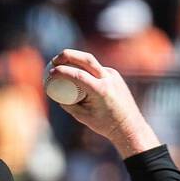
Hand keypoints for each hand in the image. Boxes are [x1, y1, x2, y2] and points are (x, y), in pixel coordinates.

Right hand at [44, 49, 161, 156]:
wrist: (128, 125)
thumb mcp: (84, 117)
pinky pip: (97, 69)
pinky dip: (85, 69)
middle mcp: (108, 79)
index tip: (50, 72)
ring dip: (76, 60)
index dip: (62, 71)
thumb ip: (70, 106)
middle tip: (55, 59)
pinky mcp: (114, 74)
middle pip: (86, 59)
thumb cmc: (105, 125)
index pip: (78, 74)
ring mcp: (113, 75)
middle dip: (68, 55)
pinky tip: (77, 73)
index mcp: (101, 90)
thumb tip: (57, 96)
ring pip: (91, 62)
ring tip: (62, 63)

══════════════════════════════

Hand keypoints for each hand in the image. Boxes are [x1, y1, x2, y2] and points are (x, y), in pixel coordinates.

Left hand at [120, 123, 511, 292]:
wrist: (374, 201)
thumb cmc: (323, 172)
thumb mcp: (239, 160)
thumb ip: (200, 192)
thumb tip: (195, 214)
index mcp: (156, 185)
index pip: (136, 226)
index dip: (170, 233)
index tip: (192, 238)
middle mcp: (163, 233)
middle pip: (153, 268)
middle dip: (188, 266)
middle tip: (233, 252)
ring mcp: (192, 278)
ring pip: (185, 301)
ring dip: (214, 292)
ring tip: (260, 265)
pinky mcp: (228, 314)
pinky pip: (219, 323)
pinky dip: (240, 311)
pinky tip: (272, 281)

══════════════════════════════

Exercise details - Above this task is a listing. Restate, word for word and with nothing added, the lines from the one with "thumb mcp: (239, 160)" through the one with "pinky tip: (272, 281)".

Response area -
thumb mcp: (239, 160)
thumb ip: (200, 192)
thumb tip: (195, 214)
index mcp: (156, 185)
index pip: (136, 226)
index dip: (170, 233)
index tip: (192, 238)
middle mcp: (163, 233)
middle pip: (153, 268)
middle dip: (188, 266)
middle tip: (233, 252)
ring mcp: (192, 278)
ring pip: (185, 301)
ring dip: (214, 292)
ring tip: (260, 265)
pinky mcp: (228, 314)
pinky pip: (219, 323)
pinky dip: (240, 311)
pinky tip: (272, 281)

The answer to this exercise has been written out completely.